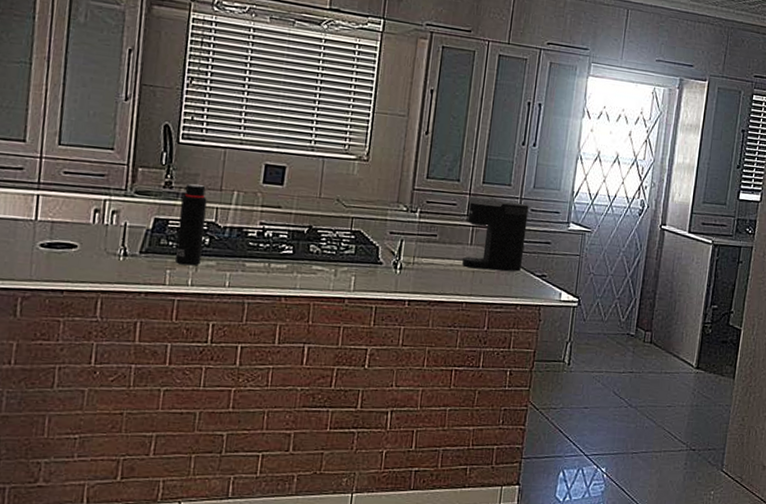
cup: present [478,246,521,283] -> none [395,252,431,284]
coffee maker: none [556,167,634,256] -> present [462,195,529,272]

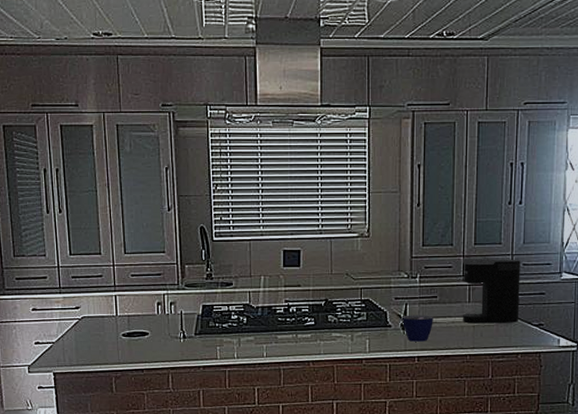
water bottle: present [175,184,207,266] -> none [221,274,242,342]
cup: none [395,252,431,284] -> present [403,315,433,342]

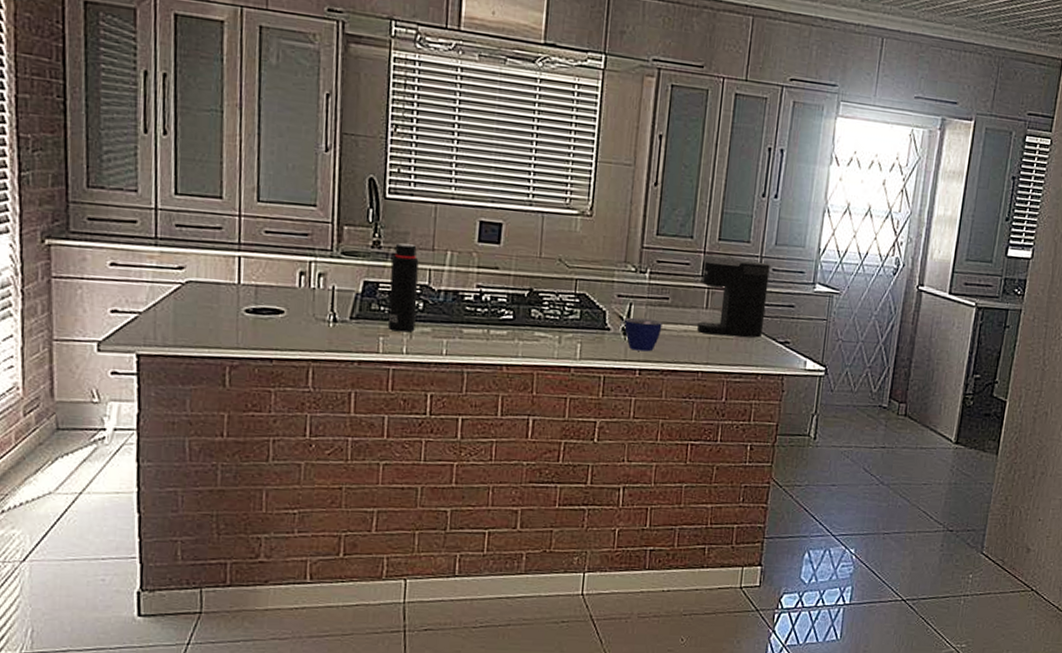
water bottle: none [221,274,242,342] -> present [388,243,419,333]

◆ Exercise:
Search the entries above for the word "bottle", and copy every line where it occurs.

◆ Response box:
water bottle: present [175,184,207,266] -> none [221,274,242,342]
water bottle: none [221,274,242,342] -> present [388,243,419,333]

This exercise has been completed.